==== Supplied data

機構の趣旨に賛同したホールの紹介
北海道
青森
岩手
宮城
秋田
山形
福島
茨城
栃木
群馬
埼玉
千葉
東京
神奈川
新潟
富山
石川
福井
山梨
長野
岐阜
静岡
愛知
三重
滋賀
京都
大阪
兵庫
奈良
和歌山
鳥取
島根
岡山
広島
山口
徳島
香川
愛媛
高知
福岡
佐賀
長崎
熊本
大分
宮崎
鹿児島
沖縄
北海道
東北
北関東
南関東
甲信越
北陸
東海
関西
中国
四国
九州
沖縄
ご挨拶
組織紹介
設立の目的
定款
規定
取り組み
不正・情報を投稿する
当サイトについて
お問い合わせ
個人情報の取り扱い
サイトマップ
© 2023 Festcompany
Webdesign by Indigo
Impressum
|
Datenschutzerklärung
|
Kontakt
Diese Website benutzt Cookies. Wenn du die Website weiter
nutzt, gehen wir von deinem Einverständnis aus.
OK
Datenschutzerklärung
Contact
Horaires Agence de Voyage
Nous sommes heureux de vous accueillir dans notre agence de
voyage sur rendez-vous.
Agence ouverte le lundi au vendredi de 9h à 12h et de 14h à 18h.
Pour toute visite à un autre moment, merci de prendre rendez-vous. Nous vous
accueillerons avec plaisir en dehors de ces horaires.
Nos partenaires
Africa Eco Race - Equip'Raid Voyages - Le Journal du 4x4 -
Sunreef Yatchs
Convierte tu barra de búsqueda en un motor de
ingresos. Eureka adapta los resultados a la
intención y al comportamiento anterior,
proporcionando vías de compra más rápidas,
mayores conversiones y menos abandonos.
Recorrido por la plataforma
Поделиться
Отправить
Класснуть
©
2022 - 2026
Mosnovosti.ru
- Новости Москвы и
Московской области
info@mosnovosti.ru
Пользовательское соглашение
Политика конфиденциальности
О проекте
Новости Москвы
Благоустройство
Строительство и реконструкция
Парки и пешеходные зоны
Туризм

========

# Work item:
Restate the data exactly, keeping every line intact.

# The completed task:
機構の趣旨に賛同したホールの紹介
北海道
青森
岩手
宮城
秋田
山形
福島
茨城
栃木
群馬
埼玉
千葉
東京
神奈川
新潟
富山
石川
福井
山梨
長野
岐阜
静岡
愛知
三重
滋賀
京都
大阪
兵庫
奈良
和歌山
鳥取
島根
岡山
広島
山口
徳島
香川
愛媛
高知
福岡
佐賀
長崎
熊本
大分
宮崎
鹿児島
沖縄
北海道
東北
北関東
南関東
甲信越
北陸
東海
関西
中国
四国
九州
沖縄
ご挨拶
組織紹介
設立の目的
定款
規定
取り組み
不正・情報を投稿する
当サイトについて
お問い合わせ
個人情報の取り扱い
サイトマップ
© 2023 Festcompany
Webdesign by Indigo
Impressum
|
Datenschutzerklärung
|
Kontakt
Diese Website benutzt Cookies. Wenn du die Website weiter
nutzt, gehen wir von deinem Einverständnis aus.
OK
Datenschutzerklärung
Contact
Horaires Agence de Voyage
Nous sommes heureux de vous accueillir dans notre agence de
voyage sur rendez-vous.
Agence ouverte le lundi au vendredi de 9h à 12h et de 14h à 18h.
Pour toute visite à un autre moment, merci de prendre rendez-vous. Nous vous
accueillerons avec plaisir en dehors de ces horaires.
Nos partenaires
Africa Eco Race - Equip'Raid Voyages - Le Journal du 4x4 -
Sunreef Yatchs
Convierte tu barra de búsqueda en un motor de
ingresos. Eureka adapta los resultados a la
intención y al comportamiento anterior,
proporcionando vías de compra más rápidas,
mayores conversiones y menos abandonos.
Recorrido por la plataforma
Поделиться
Отправить
Класснуть
©
2022 - 2026
Mosnovosti.ru
- Новости Москвы и
Московской области
info@mosnovosti.ru
Пользовательское соглашение
Политика конфиденциальности
О проекте
Новости Москвы
Благоустройство
Строительство и реконструкция
Парки и пешеходные зоны
Туризм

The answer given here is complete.